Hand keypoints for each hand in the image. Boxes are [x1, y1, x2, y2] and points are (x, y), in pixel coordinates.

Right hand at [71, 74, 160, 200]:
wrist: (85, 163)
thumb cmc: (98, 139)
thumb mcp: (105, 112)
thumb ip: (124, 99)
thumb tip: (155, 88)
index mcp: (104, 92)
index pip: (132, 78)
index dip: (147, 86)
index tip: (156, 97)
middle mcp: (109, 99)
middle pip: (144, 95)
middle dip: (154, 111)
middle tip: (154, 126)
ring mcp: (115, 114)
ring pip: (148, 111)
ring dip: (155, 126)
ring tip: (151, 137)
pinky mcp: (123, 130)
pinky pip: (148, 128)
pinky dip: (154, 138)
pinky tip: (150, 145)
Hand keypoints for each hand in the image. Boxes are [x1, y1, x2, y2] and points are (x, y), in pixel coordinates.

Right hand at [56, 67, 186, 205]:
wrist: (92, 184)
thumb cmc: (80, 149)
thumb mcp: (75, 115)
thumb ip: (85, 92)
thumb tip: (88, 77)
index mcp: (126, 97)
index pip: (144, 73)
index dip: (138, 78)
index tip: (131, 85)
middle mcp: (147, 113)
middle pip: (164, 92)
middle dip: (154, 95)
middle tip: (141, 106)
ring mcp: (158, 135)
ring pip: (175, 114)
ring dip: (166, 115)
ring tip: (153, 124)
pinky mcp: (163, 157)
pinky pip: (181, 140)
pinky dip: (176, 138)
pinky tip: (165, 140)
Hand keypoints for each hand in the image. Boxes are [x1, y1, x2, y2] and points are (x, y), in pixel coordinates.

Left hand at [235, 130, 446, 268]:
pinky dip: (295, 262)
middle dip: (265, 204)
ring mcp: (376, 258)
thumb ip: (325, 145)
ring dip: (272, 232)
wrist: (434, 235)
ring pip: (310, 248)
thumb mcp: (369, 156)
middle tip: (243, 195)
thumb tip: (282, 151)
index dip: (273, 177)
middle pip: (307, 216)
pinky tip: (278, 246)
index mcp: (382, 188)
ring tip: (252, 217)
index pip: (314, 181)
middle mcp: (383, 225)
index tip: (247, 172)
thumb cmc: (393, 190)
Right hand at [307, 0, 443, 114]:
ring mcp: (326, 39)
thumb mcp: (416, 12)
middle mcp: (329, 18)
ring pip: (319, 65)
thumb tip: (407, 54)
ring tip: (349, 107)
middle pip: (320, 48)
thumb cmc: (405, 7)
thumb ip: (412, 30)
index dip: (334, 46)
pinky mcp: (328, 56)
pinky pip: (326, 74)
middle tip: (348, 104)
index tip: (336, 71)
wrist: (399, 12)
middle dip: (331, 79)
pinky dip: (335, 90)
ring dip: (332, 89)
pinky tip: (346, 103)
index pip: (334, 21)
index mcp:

===============

▸ **WHAT THE TASK REQUIRES**:
Out of the data above, transcribe exactly and only the lines starting with the line that has "ring tip: (349, 107)" and going on through the line that has "pinky dip: (335, 90)", both included.

▸ **REPLY TO THE TASK**:
ring tip: (349, 107)
middle pip: (320, 48)
thumb cmc: (405, 7)
thumb ip: (412, 30)
index dip: (334, 46)
pinky mcp: (328, 56)
pinky pip: (326, 74)
middle tip: (348, 104)
index tip: (336, 71)
wrist: (399, 12)
middle dip: (331, 79)
pinky dip: (335, 90)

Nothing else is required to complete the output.